With any emotional event, there are synchronicities and when that event involves death, they tend to be powerful and in your face.
Anyone who has pets knows that that animals have their own agendas. They can be teachers, creative inspiration, spiritual messengers, companions who love us unconditionally, or all of the above. They can be of any species, can drop into – or out of – our lives at any time. Their agenda usually isn’t something we can divine. That’s how it was with our daughter, Megan, and her cat, Piper.
One June afternoon two years ago, Megan’s friend Denise brought over the cutest gray puff of a kitten with these wise eyes and an energy you could feel in your heart. She was the runt of a litter Denise had rescued. Megan had been thinking she would love to have a cat and here she was. You might say it was love at first sight.
Piper’s first friend was Nika, Megan’s dog.
They preened each other, played, chased each other around the house. When Megan visited us on weekends, with both Piper and Nika, Piper won over Noah and Nigel, both of them large Golden Retrievers. The dogs preened her, loved on her, and she ate it up. When Megan began watching dogs in her home, Piper accommodated them. She stood up to the bullies and stared down the little yappers until they skulked away, probably ashamed of themselves. When she spent time here with us, she explored our backyard, chased lizards, climbed trees, did all those cat things but with a certain grace and finesse.
She enjoyed humans. She slept with Megan – and us when she visited – curled up under the covers, purring, content. She often sat on my desk at night watching the frogs that suddenly glommed to my office window to catch insects. She sometimes just sat on my desk watching me. She really wanted to be friends with our older male cat, Simba. He’s a cranky old guy who sometimes tolerated her and sometimes didn’t, but seemed to enjoy her visits nonetheless.

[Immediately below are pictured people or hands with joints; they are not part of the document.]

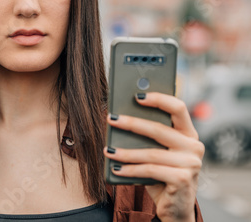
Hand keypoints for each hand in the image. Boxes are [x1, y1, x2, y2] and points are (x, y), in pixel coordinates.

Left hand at [103, 92, 203, 221]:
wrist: (174, 208)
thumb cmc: (161, 175)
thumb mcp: (157, 152)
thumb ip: (148, 136)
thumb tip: (119, 117)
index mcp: (189, 134)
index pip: (178, 108)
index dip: (159, 98)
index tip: (137, 95)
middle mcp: (194, 146)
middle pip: (159, 128)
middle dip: (131, 123)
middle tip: (111, 119)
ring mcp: (191, 163)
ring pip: (151, 152)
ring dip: (125, 152)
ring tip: (108, 150)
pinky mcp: (183, 179)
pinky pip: (150, 170)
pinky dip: (130, 169)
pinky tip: (116, 169)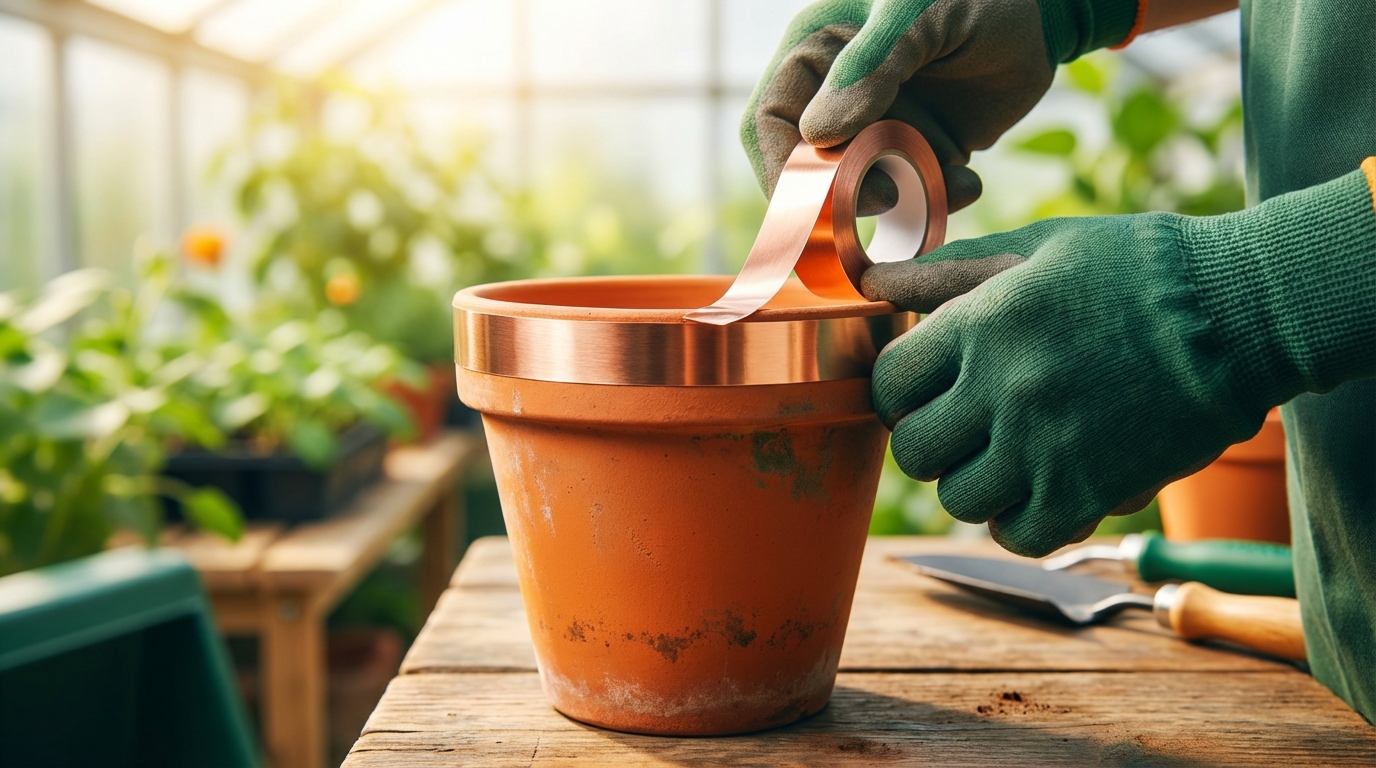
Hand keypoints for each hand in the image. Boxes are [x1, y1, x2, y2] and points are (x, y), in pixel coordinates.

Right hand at [741, 0, 1141, 214]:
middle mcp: (834, 96)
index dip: (786, 169)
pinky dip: (933, 203)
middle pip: (807, 170)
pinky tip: (969, 181)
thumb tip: (817, 134)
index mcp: (816, 52)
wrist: (1045, 20)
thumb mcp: (924, 17)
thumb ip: (873, 67)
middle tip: (895, 196)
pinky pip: (905, 199)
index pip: (770, 122)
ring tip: (953, 179)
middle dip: (848, 194)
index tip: (829, 196)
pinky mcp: (911, 155)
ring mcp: (872, 129)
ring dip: (901, 199)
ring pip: (859, 193)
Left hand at [866, 169, 1375, 555]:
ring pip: (960, 499)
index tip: (923, 390)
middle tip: (963, 427)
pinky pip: (1020, 534)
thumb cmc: (1137, 269)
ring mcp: (1044, 445)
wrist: (1240, 311)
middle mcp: (1002, 389)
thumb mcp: (1037, 246)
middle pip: (914, 451)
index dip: (898, 391)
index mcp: (980, 324)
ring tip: (1006, 457)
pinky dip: (1020, 521)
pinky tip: (1039, 490)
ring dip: (975, 483)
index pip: (888, 383)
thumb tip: (874, 282)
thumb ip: (947, 270)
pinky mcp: (1091, 490)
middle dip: (930, 441)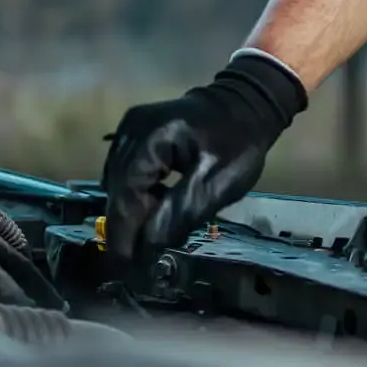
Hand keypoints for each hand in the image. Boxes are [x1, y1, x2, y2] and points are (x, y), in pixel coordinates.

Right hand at [102, 52, 306, 267]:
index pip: (126, 194)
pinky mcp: (137, 130)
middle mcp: (131, 130)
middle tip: (142, 258)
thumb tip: (147, 246)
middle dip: (128, 224)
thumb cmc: (239, 143)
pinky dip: (137, 191)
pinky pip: (127, 169)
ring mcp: (131, 127)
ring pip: (119, 180)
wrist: (249, 101)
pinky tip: (154, 204)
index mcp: (150, 139)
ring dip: (132, 208)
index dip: (123, 233)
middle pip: (118, 188)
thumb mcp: (215, 184)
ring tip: (151, 232)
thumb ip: (178, 214)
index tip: (124, 265)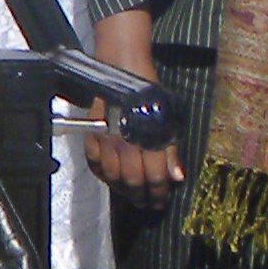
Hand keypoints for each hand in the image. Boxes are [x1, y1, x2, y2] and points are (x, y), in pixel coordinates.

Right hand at [84, 8, 181, 192]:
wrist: (122, 65)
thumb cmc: (149, 91)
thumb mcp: (168, 118)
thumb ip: (170, 149)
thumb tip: (177, 177)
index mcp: (149, 138)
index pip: (154, 177)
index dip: (158, 193)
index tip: (160, 202)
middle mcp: (126, 142)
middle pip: (132, 180)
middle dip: (140, 195)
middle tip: (145, 203)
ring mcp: (105, 138)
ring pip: (112, 175)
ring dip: (121, 189)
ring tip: (129, 194)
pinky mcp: (90, 132)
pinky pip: (93, 162)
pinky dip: (101, 174)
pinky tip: (109, 177)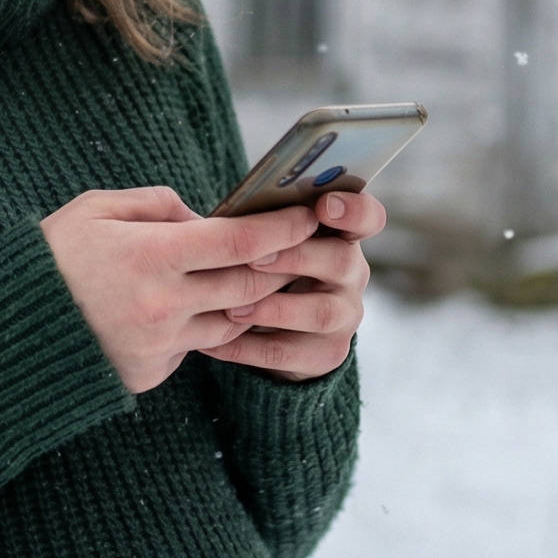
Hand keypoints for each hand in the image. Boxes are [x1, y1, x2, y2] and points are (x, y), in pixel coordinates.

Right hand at [41, 186, 321, 394]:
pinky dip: (201, 326)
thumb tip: (204, 216)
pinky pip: (195, 347)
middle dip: (280, 264)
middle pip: (249, 284)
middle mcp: (163, 305)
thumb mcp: (95, 209)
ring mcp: (159, 345)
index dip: (282, 227)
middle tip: (300, 245)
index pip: (240, 242)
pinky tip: (191, 308)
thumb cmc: (51, 258)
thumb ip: (157, 205)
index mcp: (152, 256)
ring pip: (232, 321)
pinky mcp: (151, 373)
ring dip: (246, 299)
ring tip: (253, 276)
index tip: (308, 214)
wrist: (5, 333)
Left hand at [197, 188, 383, 381]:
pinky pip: (287, 353)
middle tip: (254, 258)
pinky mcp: (325, 355)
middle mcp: (351, 275)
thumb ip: (254, 220)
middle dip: (297, 258)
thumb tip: (190, 201)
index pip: (367, 217)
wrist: (276, 331)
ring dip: (275, 309)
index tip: (324, 206)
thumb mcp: (269, 241)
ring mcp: (344, 318)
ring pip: (321, 313)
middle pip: (341, 261)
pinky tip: (213, 342)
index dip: (354, 210)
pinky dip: (246, 348)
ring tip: (232, 309)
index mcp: (340, 236)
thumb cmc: (267, 269)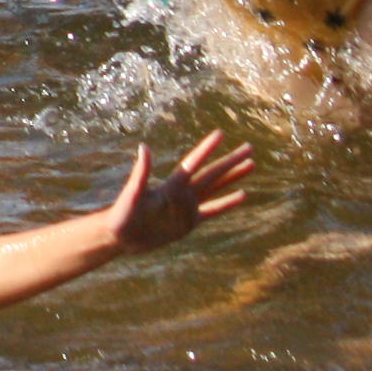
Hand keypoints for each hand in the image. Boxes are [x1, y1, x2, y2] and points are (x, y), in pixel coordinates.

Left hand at [99, 132, 253, 254]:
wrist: (120, 237)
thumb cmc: (121, 214)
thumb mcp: (132, 194)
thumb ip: (140, 173)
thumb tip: (144, 146)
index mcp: (172, 185)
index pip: (195, 162)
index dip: (207, 148)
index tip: (221, 133)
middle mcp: (183, 193)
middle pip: (213, 173)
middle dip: (231, 161)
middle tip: (250, 147)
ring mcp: (188, 207)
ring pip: (217, 188)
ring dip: (234, 177)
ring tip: (251, 165)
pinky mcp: (189, 223)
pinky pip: (213, 210)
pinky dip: (228, 203)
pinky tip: (242, 195)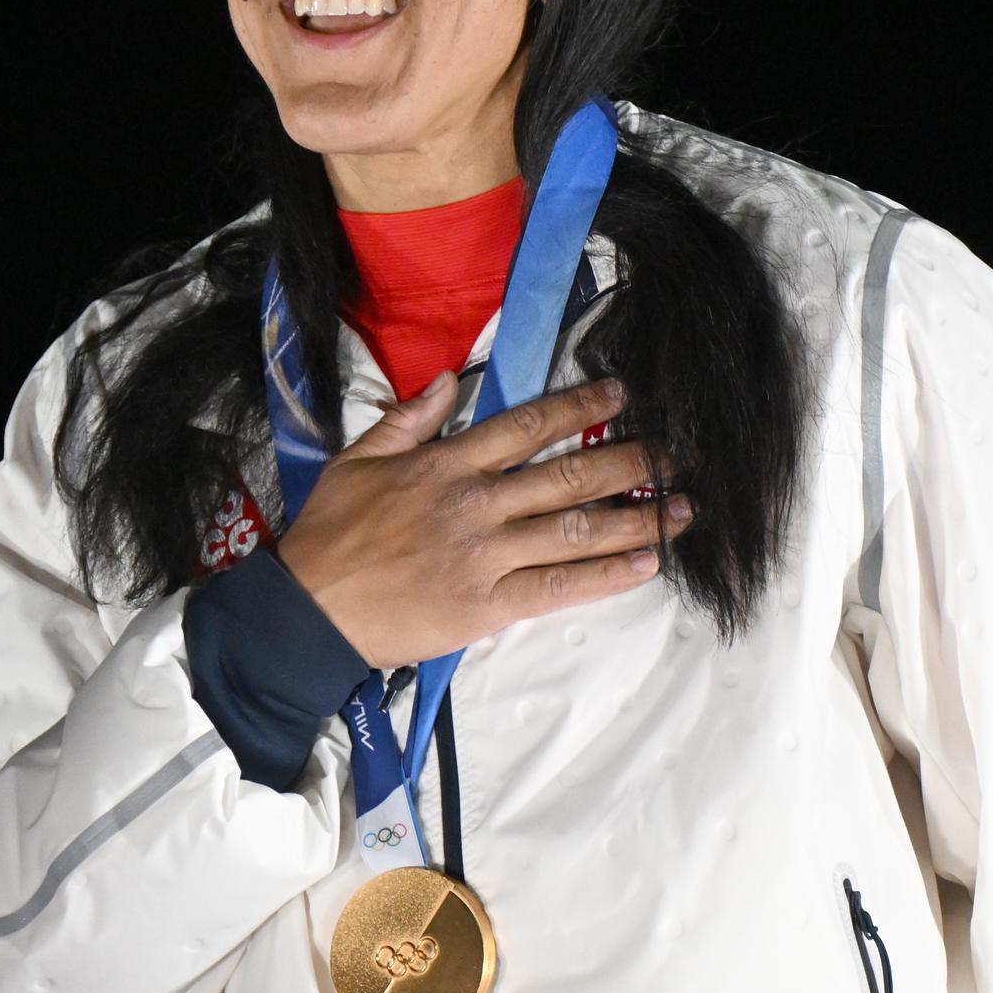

On October 28, Megan returned home from a movie with Denise and they found Piper dead on the living room floor. Megan, hysterical, thought one of the dogs she was watching had killed her. But a veterinarian who arrived shortly afterward to pick up her dog, saw that Megan was distraught and examined Piper. She said there were no bite marks, that it was likely Piper died of a heart attack, that her heart was congenitally weak in some way.
Now here’re the strange synchros. Denise, who had given Piper to Megan, was with her when she got back from the movie. Denise actually spotted Piper’s body first and stayed with Megan for a long time in the aftermath. The next day, October 29, National Cat Day, Megan buries Piper and Denise called her, hysterical because she’d found the cat she’d rescued dead on her porch. The cat had been hit by a driver who had left her a note of apology and placed her cat on the porch. Megan went over to Denise’s to comfort and console her and to bury her cat. While she was doing that, she found out that another friend had to put down his cat. On National Cat Day.
“She’s teaching me that death isn’t the end,” says Megan.
And sure enough, she saw Piper the night she passed, a fleeting movement in her peripheral vision.
After Megan buried Piper in her backyard, Nika came to say her good-byes.
Animals mourn, just as we do. But they have an advantage, I think, in that they sense their buddies are still with them.